Plan sponsors should look at the value of what they are
paying for, and whether they are getting services from providers and advisers
that are reasonably priced. If plan sponsors decide to change providers based
on only low-cost, they will harm millions of Americans, according to
Watt.
Tom Kmak, CEO of Fiduciary Benchmark, agrees. He said the
firm has seen many cases where plans with low fees also had participant success
measures that were below average. He noted that the Department of Labor (DOL)
regulation clearly requires plan fiduciaries to look beyond low fees to items
like services and fiduciary status to determine fee “reasonableness.” In
fact, the final 408(b)(2) regulations mentioned the word reasonable or
reasonableness nearly 50 times. “Looking at fees without looking at value
is a meaningless exercise,” Kmak stated.
Watt said Security Benefit is
concerned that if plan sponsors rush to slash fees, the first cut will be the
advisers to their plans.

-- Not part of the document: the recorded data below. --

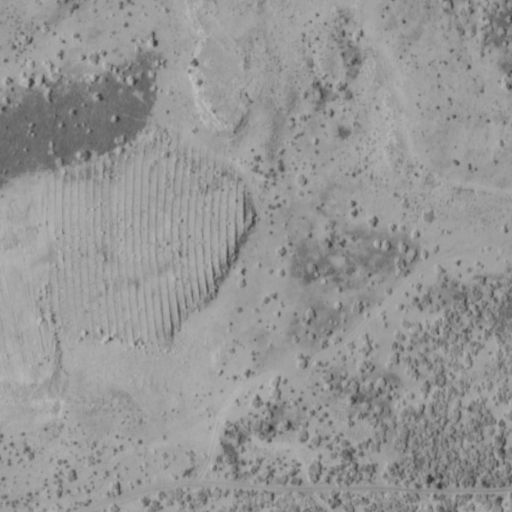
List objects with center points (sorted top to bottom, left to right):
road: (292, 482)
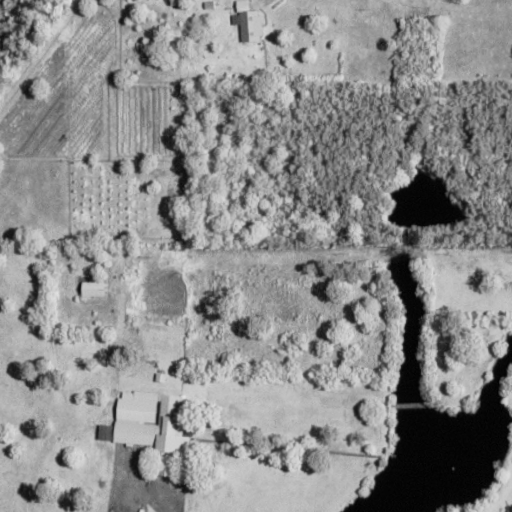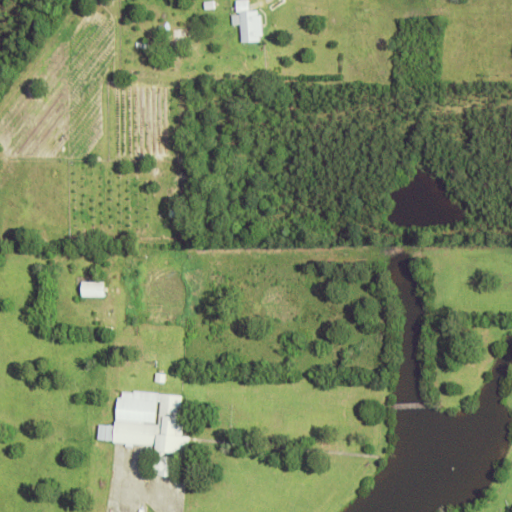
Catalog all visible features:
building: (210, 5)
building: (248, 21)
building: (249, 22)
building: (93, 288)
building: (95, 289)
building: (162, 378)
building: (148, 421)
building: (153, 428)
building: (165, 467)
road: (146, 487)
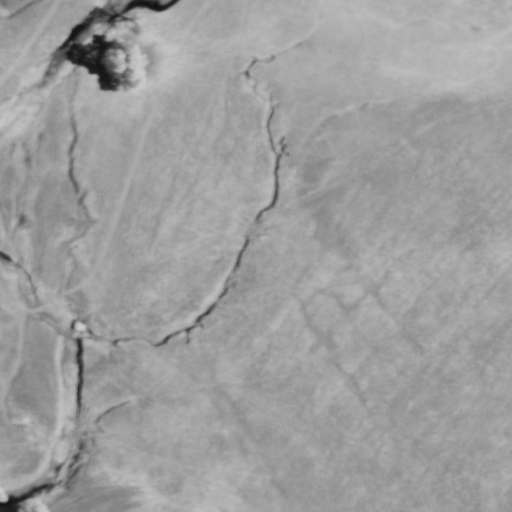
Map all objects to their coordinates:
road: (29, 39)
road: (107, 221)
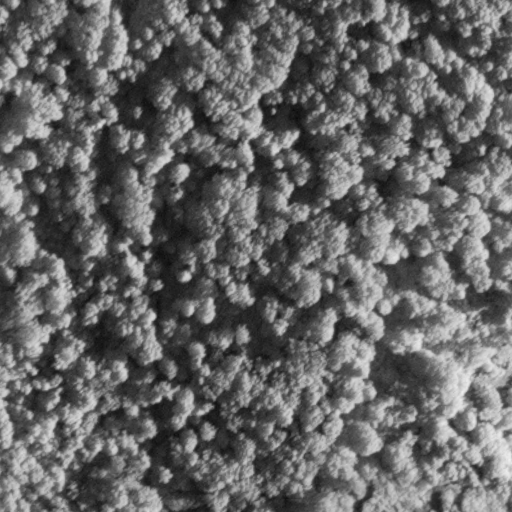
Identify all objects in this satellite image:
road: (101, 78)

He warned that would be the wrong reaction because,
unless they want to do the research themselves, advisers can help plan sponsors
with the fee benchmarking and help decide what value the plan sponsor is
receiving from providers, and whether fees are reasonable.
(Cont'd...)
Also, now is the time when participants need help more than
ever. There is value to having someone educate participants and help the plan
reach its savings strategy, he added.
When I received my own disclosures, I have to admit I
thought it would be confusing for those not in the industry (most
participants), and I noticed that the information that stuck out the most was
the expense ratios of investments, listed in a chart on the very right hand column.
Watt said this should lead to discussions, not a gut reaction. The fear is that
participants will decide to simply move to the cheapest investments, but most
of the cheapest are not well-diversified or generate lower long-term rates of
return.
“The mathematics clearly show that for most participants, it
is better to save more than have lower fees when it comes to generating
retirement income,” Kmak pointed out.
Follow-up after participant fee disclosures is a good idea,
perhaps even a necessity. The more information plan sponsors can provide
participants that they can understand, the more comfortable they will be with
retirement plan decisions, Watt contended. Having employee meetings soon would
be a good idea.
Watt also believes a website and some calculators will not
do the trick; participants need more to make good savings and investing
decisions. An adviser can help them with decisions and show them the benefit
they are getting for their fees.
That is why Security Benefit wanted to sound an alarm. Fee
disclosures are a good thing, but the reaction should be a discussion around
value. Racing to the lowest cost services and potentially leaving employees on
their own is an unwise decision, Watt concluded.